Materials and methods: A prospective, randomized patient-blinded clinical study was performed comparing image-guided intensity modulated prostate radiotherapy (79.2 Gy in 44 fractions) in men with or without prostate-rectum hydrogel spacer. Patients were followed up for 3 years, allowing assessment of long-term safety and efficacy.
Results: Spacer application was well tolerated with a 99% technical success rate. The mean additional space created between the prostate and the rectum was just over 1 cm, which allowed significant rectum and penile bulb radiation dose reduction, resulting in less acute pain, lower rates of late rectal toxicity, and improved bowel and urinary quality of life (QOL) scores from 6 months onward.

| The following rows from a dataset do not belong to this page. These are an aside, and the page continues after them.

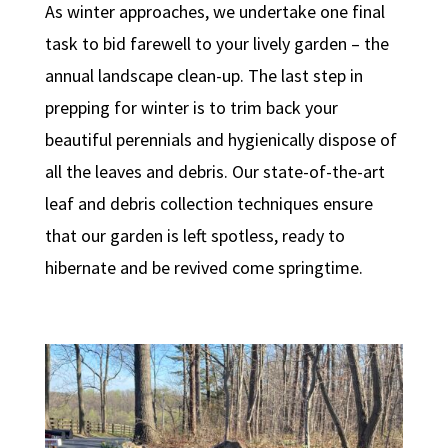
As winter approaches, we undertake one final
task to bid farewell to your lively garden – the
annual landscape clean-up. The last step in
prepping for winter is to trim back your
beautiful perennials and hygienically dispose of
all the leaves and debris. Our state-of-the-art
leaf and debris collection techniques ensure
that our garden is left spotless, ready to
hibernate and be revived come springtime.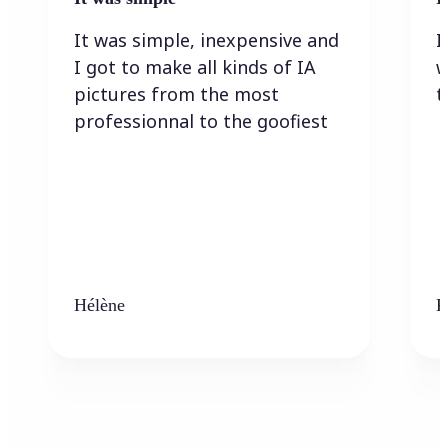
It was simple, inexpensive and
I
I got to make all kinds of IA
w
pictures from the most
t
professionnal to the goofiest
Hélène
K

Improvements in sexual QOL were also observed at 37 months in baseline-potent men, with 37.5% of control and 66.7% of spacer men capable of "erections sufficient for intercourse."
Conclusion: Prostate-rectum hydrogel spacer application is a relatively safe technical procedure that is well tolerated and has a high technical success rate. Spacer application significantly reduces rectal radiation dose and results in long-term reductions in rectal toxicity, as well as improvements in bowel, urinary, and sexual QOL.